他舉著空掉的酒盞,伸到那書生面前,理直氣壯:「再來一杯。」
裴懷鈞當然不吝嗇,為他續上酒,笑道:「這酒烈得很,切莫貪杯。」
衣絳雪:「我不會醉。」
他當然不會醉,不然就成醉鬼了!
衣絳雪接過酒盞,不經意間,觸碰到書生的手指。
他悄悄蹭了縷紫氣。
裴懷鈞身上是溫暖的氣息。
他的指骨卻冷如冰,一觸即離,不像是活人的溫度。
裴懷鈞被他冰了一下,抬眸看他,神情微動。
衣絳雪垂眸,看向指尖絲縷紫氣,指腹往唇邊輕輕一蹭。
「吸溜」一聲,他把紫氣吮了。
好吃!大補!
衣絳雪的雙眸驟然亮了。
裴懷鈞盡收眼底,他身體微僵,眼神幽黯片刻,再露出溫柔和緩的微笑。
眾人圍著銅火盆坐成一圈,等待廟祝宣布禁忌。
巡視完廟內,佝僂著背的道士終於拄著杖,緩慢返回正殿。
布履發出「踏踏」的聲音。
伴隨敲擊地面的杖聲,好似幽魂。
七名香客到齊,今夜註定不尋常。
主殿的供桌上,不知何時出現一張黃紙。
廟祝取走,向眾人宣讀:「今夜,有三條禁忌。」
他輕輕咳嗽,甚至有些駭人。
「第一條,東君喜歡安靜,子時後,不可驚神,否則會觸怒東君。」
「第二,今夜只有七名香客,不存在第八名。」
「第三,禁止打開後院封鎖的房間。如果發現門是打開的,每個人都要去主殿的東君像前上香,祈求保佑。」
「切記,不可犯了忌諱。」
讀完之後,廟祝沙啞道:「廟裡東西兩側,共有四間廂房,每間能睡兩個人,各位施主自便。」
「但願明早,你們還能活著相見。」
說罷,廟祝拄杖離開了。
「這座廟的禁忌不算複雜。」
賀子游鬆了口氣,「我遇到過有七八條禁忌的廟宇,甚至還有衝突的規則。結果是被鬼怪修改過,一共十人過夜,就活了兩個。」
青雲子眉峰舒緩,說:「東君香火鼎盛,法力高強。

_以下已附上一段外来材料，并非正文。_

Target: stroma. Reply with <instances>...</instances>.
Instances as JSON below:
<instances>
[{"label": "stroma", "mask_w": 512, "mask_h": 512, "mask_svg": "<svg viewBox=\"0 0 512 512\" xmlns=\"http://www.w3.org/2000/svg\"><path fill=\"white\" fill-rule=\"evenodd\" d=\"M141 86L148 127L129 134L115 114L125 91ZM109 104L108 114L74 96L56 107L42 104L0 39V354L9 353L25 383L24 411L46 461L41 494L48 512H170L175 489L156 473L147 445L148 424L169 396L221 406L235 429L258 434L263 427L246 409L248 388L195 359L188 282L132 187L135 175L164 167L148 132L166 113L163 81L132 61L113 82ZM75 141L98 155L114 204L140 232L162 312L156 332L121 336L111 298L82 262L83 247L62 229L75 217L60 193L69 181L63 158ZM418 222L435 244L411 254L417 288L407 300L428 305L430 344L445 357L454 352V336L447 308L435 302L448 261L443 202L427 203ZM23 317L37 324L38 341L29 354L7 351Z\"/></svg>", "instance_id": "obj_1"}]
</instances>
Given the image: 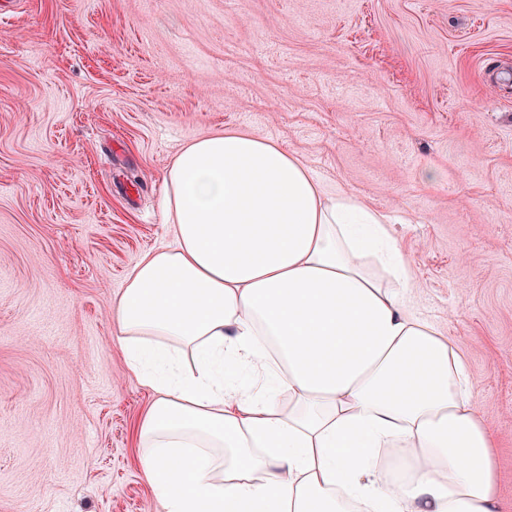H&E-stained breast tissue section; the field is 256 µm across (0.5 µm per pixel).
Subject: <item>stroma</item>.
<instances>
[{"label":"stroma","mask_w":512,"mask_h":512,"mask_svg":"<svg viewBox=\"0 0 512 512\" xmlns=\"http://www.w3.org/2000/svg\"><path fill=\"white\" fill-rule=\"evenodd\" d=\"M226 130L385 215L512 503V0H14L0 17V512H161L112 299Z\"/></svg>","instance_id":"1"}]
</instances>
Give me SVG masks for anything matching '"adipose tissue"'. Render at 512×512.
Returning <instances> with one entry per match:
<instances>
[{
	"label": "adipose tissue",
	"mask_w": 512,
	"mask_h": 512,
	"mask_svg": "<svg viewBox=\"0 0 512 512\" xmlns=\"http://www.w3.org/2000/svg\"><path fill=\"white\" fill-rule=\"evenodd\" d=\"M164 180L172 241L112 300L153 393L137 438L161 512H506L496 431L457 341L413 314L384 215L245 132L186 144ZM382 448L423 452L391 492Z\"/></svg>",
	"instance_id": "adipose-tissue-1"
}]
</instances>
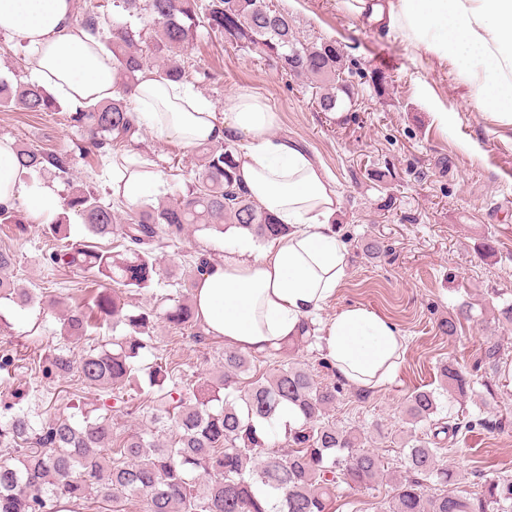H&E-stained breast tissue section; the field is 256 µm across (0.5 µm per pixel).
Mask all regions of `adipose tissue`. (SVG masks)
I'll use <instances>...</instances> for the list:
<instances>
[{
    "instance_id": "adipose-tissue-1",
    "label": "adipose tissue",
    "mask_w": 512,
    "mask_h": 512,
    "mask_svg": "<svg viewBox=\"0 0 512 512\" xmlns=\"http://www.w3.org/2000/svg\"><path fill=\"white\" fill-rule=\"evenodd\" d=\"M373 25L398 34L415 51L452 60L473 85L483 110L512 126V0H342ZM73 0H0V32L28 51L36 82L59 100L91 105L113 95L112 55L73 22ZM141 125L156 139L185 148L229 140L241 183L254 203L288 231L269 247L235 230L220 262L210 263L193 290L197 318L226 348L262 352L295 336L344 284L349 263L335 230L342 195L321 161L280 136L282 117L265 98L238 89L222 111L185 82L139 74L134 95ZM157 171L112 166V193L130 203L158 190ZM24 201L35 223L58 212L53 186L28 177L14 143L0 138V203ZM319 319V318H318ZM322 321V320H321ZM326 358L348 384L374 388L389 380L405 347L393 322L356 304L322 321Z\"/></svg>"
}]
</instances>
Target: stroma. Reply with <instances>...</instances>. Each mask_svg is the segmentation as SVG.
<instances>
[{"label":"stroma","instance_id":"obj_1","mask_svg":"<svg viewBox=\"0 0 512 512\" xmlns=\"http://www.w3.org/2000/svg\"><path fill=\"white\" fill-rule=\"evenodd\" d=\"M272 2L288 12L300 40L337 41L353 71L340 115L315 108L306 79L239 51L220 34L199 30L181 58L193 72L194 88L215 110H222L225 95L238 88L264 95L283 116L281 134L306 145L336 178L343 194L336 229L350 272L320 316L328 318L349 305L365 306L392 320L406 338V349L390 380L363 393L348 388L333 417L344 426L367 427L369 448L395 468L405 399L415 387L437 386L441 361L474 365L484 338L494 337L508 357L498 380L512 385V325L498 320L504 302H512V127L501 126L477 106L470 84L452 62L413 53L396 34L346 12L339 0ZM376 72L388 78L385 93H378L371 81ZM69 110L63 103L54 112H0V137L38 149L71 150L81 135L67 121ZM440 112L447 113V122L437 120ZM133 141L163 175V187L152 202L184 190L197 162L196 148L160 142L144 127ZM108 164V158L93 155L79 161L70 180H55L58 197L66 196L72 181L108 195ZM374 238L389 248L377 259L364 250ZM55 245L38 226L21 236L13 225L0 224V249L17 255L10 278L71 305L89 280L44 264V254ZM193 252L223 260V234L189 227L164 257L165 274L148 289L124 288L126 302L145 305L155 296L175 293L184 283L185 257ZM465 301L472 307L471 318L463 321L456 337L443 335L438 322ZM0 312L10 324L8 339L16 343L35 325L48 336L61 331L55 314L35 307L23 309L5 299ZM156 334L160 348L184 373L217 374L223 339L198 344L165 326ZM12 388L23 393L22 407L42 420L55 409L35 401L37 391L70 397L86 412L106 399L77 379L53 380L26 369L15 372ZM465 411L480 423L460 436L465 454L448 457L465 475L458 486L462 494L474 491L476 476L512 474V405L489 398L480 386Z\"/></svg>","mask_w":512,"mask_h":512}]
</instances>
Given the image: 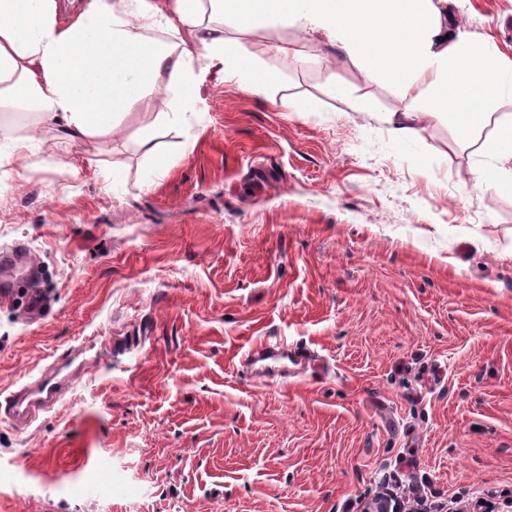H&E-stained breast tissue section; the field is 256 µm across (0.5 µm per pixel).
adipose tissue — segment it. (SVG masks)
<instances>
[{"instance_id": "adipose-tissue-1", "label": "adipose tissue", "mask_w": 512, "mask_h": 512, "mask_svg": "<svg viewBox=\"0 0 512 512\" xmlns=\"http://www.w3.org/2000/svg\"><path fill=\"white\" fill-rule=\"evenodd\" d=\"M258 26L322 34L366 80L387 78L421 101L420 111L388 113L398 141L447 112L458 139L470 142L491 119L486 104L512 96V61L478 50L449 17L448 0H0V88L33 104L58 137L107 144L121 119L154 95L163 105L158 127L184 121L213 68L269 94L277 74L238 41ZM156 28L171 42L150 38ZM491 151L478 177L512 190V120L498 124Z\"/></svg>"}]
</instances>
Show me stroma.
<instances>
[{
    "label": "stroma",
    "instance_id": "1",
    "mask_svg": "<svg viewBox=\"0 0 512 512\" xmlns=\"http://www.w3.org/2000/svg\"><path fill=\"white\" fill-rule=\"evenodd\" d=\"M478 44L512 58V0H450ZM255 28L271 97L208 76L182 126L140 140L148 99L111 143L70 145L0 100L31 145L0 165V246L40 267L44 318L0 305V392L92 343L112 359L29 427L0 419V512H362L384 483L512 491V193L441 115L410 139L386 79L325 40L284 61ZM316 102L313 112L293 102ZM84 171L72 176L69 162ZM326 371L243 373L260 340Z\"/></svg>",
    "mask_w": 512,
    "mask_h": 512
}]
</instances>
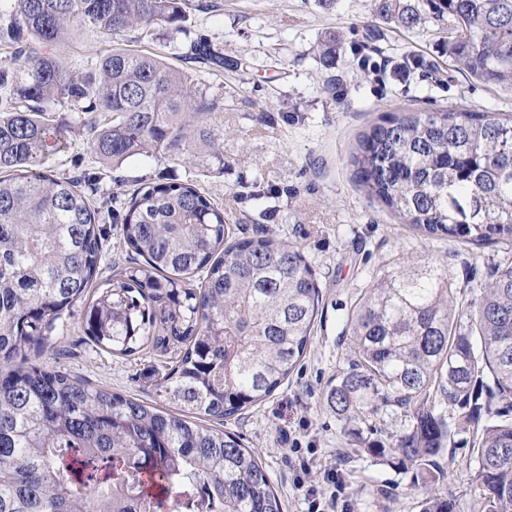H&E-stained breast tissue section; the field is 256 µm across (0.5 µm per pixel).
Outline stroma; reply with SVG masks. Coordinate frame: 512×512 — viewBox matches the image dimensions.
<instances>
[{
    "label": "stroma",
    "instance_id": "1",
    "mask_svg": "<svg viewBox=\"0 0 512 512\" xmlns=\"http://www.w3.org/2000/svg\"><path fill=\"white\" fill-rule=\"evenodd\" d=\"M206 12L187 10L183 21L128 40V49L163 56L184 67L191 44L206 39L229 68L216 75L189 70L190 80L227 105L213 124L226 128L223 173H203L186 155H137L119 167L104 165L90 147L88 126L106 123L104 112L60 107L66 150L45 168L57 177L88 181L109 235L95 287L127 265L131 252L121 235L130 194L143 183L193 182L221 205L239 237L268 233L300 247L313 270L321 303L311 343L296 368L265 401L227 418L223 429L255 449L284 512H312L314 494L330 493L323 481L338 472L347 512H421L423 487L393 457L379 458L349 445L345 426L325 405L329 379L346 368L349 315L374 277L395 258H433L445 264L458 308L470 309L496 267L512 264V245L476 247L453 238L421 236L356 182L351 154L358 137L389 115L463 106L492 116L512 115V88L492 87L461 73L450 61L440 21L426 16L414 29L377 25L374 0H212ZM336 36V63L323 66L319 48ZM112 47L110 36L73 28L64 48L69 69L94 70ZM84 302L64 314L52 332L54 348L41 360L62 365L93 386L162 405L152 375L170 368L172 353L144 347L131 356L100 350L84 333ZM436 413L456 424L434 459L440 492L454 512H484L472 475L477 460L473 431L462 428L464 408L434 400ZM312 465L301 474L292 449Z\"/></svg>",
    "mask_w": 512,
    "mask_h": 512
}]
</instances>
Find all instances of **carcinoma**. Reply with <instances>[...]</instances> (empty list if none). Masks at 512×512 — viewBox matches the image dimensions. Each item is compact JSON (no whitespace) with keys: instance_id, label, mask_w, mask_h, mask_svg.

在一眾廟宇佛寺里,東君廟的禁忌最少,也最安全,只要按照禁忌行事,一般不會出事。」
關於東君的傳聞,或讚揚或貶低,裴懷鈞不置可否。
他淡笑道:「關于禁忌,諸位怎麼看?」
蓬萊門修士對於鬼怪邪祟了解更深,也更懂已成文的禁忌,背後隱藏的東西。
青雲子神情凝重:「子時之後,不可『驚神』。這意味著,子時後不能發出大的響動,否則東君的保護會減弱,更易發生異常。」
「東君廟一共七名香客。如果有第八人混進來,一定是鬼,切勿被影響感知。」
青雲子冷冷道:「至於明令禁止打開的後院房間,保持原樣,誰也不准碰!我有預感,那裡封著很危險的東西。」
「再說一遍,我等除魔驅鬼時,最恨那些好奇心旺盛又手癢的傢伙,自己找死不夠,還要拉上別人墊背。」
「血月之夜,什麼都有可能發生,倘若你們犯了忌諱,我的劍先斬你等,再斬鬼。」